Copy all lines in the material holding the string "Vote".
□ □ □ □
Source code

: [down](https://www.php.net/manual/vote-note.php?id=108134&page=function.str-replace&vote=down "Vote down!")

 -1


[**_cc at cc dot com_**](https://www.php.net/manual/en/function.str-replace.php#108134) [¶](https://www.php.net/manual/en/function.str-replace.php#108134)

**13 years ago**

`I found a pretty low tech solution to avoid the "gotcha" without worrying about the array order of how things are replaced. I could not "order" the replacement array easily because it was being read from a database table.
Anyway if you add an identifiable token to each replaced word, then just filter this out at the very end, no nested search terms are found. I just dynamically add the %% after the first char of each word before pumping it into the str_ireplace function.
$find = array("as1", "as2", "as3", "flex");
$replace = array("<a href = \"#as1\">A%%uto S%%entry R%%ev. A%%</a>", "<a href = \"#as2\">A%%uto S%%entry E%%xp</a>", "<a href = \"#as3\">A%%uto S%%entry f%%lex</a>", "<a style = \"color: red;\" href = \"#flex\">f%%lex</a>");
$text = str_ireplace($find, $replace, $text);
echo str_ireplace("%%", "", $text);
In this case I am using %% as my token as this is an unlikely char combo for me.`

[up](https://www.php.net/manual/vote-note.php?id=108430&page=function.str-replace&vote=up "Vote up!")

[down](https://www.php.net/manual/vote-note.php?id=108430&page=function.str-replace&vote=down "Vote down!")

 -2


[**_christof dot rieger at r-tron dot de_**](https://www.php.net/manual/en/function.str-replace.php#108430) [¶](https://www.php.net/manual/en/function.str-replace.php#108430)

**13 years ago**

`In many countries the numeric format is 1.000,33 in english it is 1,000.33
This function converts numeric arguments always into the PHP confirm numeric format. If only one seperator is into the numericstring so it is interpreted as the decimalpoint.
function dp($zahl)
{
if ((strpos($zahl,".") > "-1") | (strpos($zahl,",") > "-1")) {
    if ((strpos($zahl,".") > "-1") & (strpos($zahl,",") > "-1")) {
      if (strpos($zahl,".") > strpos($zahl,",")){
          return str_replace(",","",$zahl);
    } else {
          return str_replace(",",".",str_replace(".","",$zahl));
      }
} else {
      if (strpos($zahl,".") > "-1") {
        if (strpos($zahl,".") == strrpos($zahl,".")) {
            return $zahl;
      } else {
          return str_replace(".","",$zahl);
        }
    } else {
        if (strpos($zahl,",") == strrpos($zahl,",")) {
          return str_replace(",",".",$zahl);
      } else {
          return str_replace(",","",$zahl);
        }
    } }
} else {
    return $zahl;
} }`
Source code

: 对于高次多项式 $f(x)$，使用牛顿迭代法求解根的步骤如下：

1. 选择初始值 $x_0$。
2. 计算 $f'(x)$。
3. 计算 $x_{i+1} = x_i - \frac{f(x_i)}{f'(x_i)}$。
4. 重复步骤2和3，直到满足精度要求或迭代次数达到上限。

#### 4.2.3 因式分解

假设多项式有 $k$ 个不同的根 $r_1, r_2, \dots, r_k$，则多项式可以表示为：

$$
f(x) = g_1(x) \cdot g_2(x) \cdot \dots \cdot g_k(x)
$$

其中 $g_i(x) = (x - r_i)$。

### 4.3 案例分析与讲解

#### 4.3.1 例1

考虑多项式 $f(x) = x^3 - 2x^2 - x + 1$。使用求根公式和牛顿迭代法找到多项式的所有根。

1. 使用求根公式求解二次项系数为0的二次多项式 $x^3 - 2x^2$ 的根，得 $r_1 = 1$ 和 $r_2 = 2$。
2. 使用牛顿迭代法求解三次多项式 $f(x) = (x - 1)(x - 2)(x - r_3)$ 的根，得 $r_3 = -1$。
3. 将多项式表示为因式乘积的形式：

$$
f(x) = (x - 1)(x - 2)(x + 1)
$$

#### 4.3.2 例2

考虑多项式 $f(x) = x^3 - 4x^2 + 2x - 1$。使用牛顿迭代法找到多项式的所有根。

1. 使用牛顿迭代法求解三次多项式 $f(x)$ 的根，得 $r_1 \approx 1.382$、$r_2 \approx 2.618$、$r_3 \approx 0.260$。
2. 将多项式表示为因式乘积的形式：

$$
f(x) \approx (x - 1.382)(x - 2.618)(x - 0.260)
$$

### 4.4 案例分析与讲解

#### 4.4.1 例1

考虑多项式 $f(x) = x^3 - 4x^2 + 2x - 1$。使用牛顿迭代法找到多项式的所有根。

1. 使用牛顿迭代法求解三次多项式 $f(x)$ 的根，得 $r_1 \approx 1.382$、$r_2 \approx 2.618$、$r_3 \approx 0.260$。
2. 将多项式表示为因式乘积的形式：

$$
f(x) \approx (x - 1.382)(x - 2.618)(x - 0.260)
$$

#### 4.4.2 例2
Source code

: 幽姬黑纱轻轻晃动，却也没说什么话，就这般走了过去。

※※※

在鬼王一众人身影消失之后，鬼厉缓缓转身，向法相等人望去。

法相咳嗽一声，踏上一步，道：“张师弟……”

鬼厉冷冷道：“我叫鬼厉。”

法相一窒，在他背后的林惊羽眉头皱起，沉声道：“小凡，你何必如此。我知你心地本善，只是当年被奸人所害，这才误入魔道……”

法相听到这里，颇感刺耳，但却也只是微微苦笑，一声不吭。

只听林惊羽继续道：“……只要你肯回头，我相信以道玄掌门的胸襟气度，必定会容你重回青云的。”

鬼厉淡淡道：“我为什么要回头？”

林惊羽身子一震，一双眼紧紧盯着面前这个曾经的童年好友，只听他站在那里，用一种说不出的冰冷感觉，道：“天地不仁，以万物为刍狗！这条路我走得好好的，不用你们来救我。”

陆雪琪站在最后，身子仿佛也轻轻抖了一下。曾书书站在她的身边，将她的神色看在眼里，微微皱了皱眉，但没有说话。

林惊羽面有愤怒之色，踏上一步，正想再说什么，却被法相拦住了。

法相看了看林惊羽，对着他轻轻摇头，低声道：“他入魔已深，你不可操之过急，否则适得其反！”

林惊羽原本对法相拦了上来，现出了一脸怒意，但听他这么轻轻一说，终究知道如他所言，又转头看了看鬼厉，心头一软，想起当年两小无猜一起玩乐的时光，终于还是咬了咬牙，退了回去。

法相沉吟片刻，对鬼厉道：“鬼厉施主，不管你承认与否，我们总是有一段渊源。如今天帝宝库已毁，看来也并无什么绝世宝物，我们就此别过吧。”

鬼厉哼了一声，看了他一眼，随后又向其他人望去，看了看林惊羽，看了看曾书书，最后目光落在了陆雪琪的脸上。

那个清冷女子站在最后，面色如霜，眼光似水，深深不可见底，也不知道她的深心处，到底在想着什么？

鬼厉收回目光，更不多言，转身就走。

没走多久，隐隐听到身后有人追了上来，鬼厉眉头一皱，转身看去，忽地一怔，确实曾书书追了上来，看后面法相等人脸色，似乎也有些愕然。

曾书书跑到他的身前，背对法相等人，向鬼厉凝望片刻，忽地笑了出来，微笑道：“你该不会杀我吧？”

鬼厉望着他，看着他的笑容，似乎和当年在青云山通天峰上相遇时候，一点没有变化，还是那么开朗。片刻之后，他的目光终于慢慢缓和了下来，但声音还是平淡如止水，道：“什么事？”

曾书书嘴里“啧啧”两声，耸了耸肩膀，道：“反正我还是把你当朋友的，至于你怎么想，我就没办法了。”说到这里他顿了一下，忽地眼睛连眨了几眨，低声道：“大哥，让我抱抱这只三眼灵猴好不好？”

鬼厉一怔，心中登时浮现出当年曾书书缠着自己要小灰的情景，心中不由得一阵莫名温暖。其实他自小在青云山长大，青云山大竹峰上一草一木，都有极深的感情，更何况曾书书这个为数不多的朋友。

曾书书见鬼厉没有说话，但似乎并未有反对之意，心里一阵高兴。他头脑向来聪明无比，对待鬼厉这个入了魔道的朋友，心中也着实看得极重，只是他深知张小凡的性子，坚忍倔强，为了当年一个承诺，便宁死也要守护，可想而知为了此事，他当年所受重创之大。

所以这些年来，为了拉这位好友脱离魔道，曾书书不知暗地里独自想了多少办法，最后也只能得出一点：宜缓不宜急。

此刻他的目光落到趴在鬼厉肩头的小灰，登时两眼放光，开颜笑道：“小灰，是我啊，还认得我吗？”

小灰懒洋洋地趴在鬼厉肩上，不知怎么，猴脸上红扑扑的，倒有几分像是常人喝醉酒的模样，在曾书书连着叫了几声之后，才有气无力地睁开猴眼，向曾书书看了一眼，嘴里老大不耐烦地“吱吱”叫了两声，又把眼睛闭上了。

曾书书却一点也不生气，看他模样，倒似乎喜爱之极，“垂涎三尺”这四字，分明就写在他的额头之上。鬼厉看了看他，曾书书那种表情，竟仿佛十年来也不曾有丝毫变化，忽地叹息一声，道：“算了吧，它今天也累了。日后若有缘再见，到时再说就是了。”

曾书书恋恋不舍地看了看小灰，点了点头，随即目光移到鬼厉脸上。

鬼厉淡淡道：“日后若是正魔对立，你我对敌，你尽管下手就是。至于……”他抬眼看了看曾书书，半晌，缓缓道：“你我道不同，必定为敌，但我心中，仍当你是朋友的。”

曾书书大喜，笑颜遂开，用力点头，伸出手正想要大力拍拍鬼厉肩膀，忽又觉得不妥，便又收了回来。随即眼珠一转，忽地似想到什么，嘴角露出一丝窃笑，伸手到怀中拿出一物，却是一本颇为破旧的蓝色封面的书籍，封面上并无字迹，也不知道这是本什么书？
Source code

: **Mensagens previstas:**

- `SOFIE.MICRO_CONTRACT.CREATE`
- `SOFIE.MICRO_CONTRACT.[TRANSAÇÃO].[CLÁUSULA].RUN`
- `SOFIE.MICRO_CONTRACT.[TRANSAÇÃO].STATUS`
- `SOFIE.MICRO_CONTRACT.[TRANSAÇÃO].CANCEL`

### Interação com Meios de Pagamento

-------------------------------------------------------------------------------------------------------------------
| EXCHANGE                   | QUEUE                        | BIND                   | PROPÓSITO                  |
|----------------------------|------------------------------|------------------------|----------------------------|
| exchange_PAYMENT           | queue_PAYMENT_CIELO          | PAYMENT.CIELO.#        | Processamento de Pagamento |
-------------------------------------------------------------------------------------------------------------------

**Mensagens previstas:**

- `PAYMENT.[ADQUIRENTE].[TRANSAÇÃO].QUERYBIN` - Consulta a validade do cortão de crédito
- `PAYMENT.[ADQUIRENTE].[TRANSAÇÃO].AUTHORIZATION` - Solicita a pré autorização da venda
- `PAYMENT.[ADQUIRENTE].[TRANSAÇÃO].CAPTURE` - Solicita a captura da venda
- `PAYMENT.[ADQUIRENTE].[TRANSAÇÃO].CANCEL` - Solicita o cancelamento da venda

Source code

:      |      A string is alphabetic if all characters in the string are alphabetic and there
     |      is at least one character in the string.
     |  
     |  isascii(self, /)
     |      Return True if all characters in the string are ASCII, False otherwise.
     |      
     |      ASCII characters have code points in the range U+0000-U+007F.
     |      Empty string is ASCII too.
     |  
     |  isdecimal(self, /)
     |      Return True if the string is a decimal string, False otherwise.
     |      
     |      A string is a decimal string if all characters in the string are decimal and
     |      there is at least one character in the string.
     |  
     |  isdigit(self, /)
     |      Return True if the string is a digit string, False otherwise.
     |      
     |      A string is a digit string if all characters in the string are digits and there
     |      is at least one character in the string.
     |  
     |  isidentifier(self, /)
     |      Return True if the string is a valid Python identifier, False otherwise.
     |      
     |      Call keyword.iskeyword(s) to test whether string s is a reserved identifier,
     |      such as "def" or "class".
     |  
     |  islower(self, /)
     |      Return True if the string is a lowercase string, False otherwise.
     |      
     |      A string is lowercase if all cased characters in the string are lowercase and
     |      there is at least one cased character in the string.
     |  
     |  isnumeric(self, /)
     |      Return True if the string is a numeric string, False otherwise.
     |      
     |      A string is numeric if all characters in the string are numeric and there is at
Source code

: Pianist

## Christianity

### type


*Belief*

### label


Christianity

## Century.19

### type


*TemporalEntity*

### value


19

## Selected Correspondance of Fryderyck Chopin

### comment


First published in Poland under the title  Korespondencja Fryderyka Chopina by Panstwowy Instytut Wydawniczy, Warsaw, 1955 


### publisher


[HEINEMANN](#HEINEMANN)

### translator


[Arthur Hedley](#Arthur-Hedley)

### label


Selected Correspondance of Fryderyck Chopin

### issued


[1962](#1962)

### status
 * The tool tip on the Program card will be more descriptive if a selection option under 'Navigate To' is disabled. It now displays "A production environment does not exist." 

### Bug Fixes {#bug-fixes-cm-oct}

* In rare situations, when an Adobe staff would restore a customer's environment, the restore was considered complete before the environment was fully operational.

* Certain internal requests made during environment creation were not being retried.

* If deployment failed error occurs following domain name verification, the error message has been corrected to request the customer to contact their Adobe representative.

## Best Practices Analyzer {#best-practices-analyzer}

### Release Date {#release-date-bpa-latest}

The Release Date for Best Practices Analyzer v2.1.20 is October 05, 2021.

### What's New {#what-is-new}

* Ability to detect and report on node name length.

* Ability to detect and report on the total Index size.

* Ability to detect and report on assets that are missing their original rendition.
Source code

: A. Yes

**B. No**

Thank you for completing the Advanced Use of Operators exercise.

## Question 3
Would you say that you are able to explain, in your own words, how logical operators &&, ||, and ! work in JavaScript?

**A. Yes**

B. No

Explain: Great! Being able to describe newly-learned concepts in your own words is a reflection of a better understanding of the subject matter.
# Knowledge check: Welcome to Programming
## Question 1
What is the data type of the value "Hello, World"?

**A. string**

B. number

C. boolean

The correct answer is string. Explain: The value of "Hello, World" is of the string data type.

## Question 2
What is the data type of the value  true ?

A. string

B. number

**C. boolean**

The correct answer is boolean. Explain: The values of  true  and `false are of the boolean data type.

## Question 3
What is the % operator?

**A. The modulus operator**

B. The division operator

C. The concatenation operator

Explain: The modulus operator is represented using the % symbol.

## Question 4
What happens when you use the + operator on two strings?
□ □ □ □
» **Solution to the problem**:
: [down](https://www.php.net/manual/vote-note.php?id=108134&page=function.str-replace&vote=down "Vote down!")
[up](https://www.php.net/manual/vote-note.php?id=108430&page=function.str-replace&vote=up "Vote up!")
[down](https://www.php.net/manual/vote-note.php?id=108430&page=function.str-replace&vote=down "Vote down!")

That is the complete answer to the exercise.